Once the crop is farmed you must harvest and process it. Rooibos needs to be hand picked. There are two choices after harvesting the tea: ferment it for the traditional flavor or leave it green for an increase in antioxidant properties. To reduce or avoid the oxidation of the leaves of Rooibos one should denature the proteins/enzymes responsible for the oxidative process through slowly steaming the crop. This is timely and expensive so most industries don’t use this method and therefore have some oxidation of the green tea blend (loss of some of the antioxidant properties found in rooibos). The other, red, tea blend is fermented by layering the leaves with wet Hessian (burlap) sacking covering a barrel to bruise the leaves for the fermentation, actually oxidation (no yeast used, a chemical breakdown), of the tea. The bruised leaves are then left out in the sun to oxidize the leaves, turning them that traditional red color. This is similar to the traditional methods of oxidizing rooibos by the aborigines; except, they bruise the leaves with axes and hammers rather than the Hessian sacking.
The aborigines traditionally use this tea as a herbal remedy for many common health issues. Some of the first uses of rooibos were to treat infantile colic, allergies, asthma, and dermatological problems. The modern world on the other hand mostly uses the tea as a relaxing drink rather than an actual remedy. Although, there are modern uses that don’t just revolve around relaxation. The tea is a caffeine alternative that is used like espresso in “red espresso” and lattes. Researchers led by Marnewick found that the bad cholesterol (LDL) was reduced by drinking six cups of rooibos a day over six weeks and that good cholesterol (HDL) was also increased significantly.
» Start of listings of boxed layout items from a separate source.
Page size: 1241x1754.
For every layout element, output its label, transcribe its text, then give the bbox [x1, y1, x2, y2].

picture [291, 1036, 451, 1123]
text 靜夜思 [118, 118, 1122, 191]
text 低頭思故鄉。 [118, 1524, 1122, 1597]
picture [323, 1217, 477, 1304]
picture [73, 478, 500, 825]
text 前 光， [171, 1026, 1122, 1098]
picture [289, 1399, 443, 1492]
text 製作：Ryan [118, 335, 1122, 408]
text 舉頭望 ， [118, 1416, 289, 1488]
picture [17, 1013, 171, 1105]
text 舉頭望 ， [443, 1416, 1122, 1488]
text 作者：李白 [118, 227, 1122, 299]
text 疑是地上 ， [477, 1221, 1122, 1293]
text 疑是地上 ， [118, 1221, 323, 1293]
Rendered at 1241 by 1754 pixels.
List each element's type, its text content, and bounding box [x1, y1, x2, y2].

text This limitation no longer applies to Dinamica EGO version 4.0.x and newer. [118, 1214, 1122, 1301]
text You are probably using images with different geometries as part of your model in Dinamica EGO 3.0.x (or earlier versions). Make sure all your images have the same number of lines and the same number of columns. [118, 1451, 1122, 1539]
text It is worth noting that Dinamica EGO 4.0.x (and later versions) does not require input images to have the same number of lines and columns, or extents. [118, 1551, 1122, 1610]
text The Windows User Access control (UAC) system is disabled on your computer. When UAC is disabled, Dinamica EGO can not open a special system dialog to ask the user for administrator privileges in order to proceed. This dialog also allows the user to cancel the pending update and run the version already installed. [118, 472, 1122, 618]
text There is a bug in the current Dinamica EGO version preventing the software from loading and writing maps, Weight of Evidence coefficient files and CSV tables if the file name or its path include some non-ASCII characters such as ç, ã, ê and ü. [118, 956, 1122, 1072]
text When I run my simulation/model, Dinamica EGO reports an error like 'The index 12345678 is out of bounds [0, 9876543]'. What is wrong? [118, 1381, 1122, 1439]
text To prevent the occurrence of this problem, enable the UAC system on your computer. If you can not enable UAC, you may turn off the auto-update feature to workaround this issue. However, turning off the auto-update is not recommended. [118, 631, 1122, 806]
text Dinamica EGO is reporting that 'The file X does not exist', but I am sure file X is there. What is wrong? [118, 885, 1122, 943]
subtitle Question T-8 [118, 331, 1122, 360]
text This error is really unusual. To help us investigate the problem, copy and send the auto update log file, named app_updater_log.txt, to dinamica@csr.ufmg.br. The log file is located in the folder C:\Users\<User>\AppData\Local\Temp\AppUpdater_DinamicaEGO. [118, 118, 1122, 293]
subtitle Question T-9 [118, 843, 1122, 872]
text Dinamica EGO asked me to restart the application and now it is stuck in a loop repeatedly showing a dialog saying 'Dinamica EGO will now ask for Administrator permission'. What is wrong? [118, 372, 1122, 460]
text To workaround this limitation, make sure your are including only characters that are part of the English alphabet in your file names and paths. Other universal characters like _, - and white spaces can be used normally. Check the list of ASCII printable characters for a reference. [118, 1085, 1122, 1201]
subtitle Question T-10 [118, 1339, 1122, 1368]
This means that this drink could have medical benefits for individuals with heart complications and high cholesterol. Rooibos has also been shown to help individuals with diabetes, decreasing the blood-sugar levels via promoting the uptake of sugar by muscles and promotion of insulin in insulin deficient individuals. There needs to be more studies done to accurately depict the full benefits of rooibos. Rooibos may be more than a tea for the aborigines, and more than a tea for those with high cholesterol and diabetes but it is home for me.
I had to meet someone, named Erik, before I would know what a traditional home is like. Erik and I have been together for four years now and his home is extremely traditional. His grandparents built their own house and he has live here for almost 20 years. The longest I have lived in a house is the last three years with Erik. Before, Erik, home was a feeling, a sense, of family, happiness. That sense of home was tapped that day at the Grandville Island Tea Company’s stand. The aborigines must have a similar feeling when they still climb the mountains to pick the wild rooibos. From the mountains in S. Africa to my steaming cup of tea in my hand, rooibos is more than just another tea.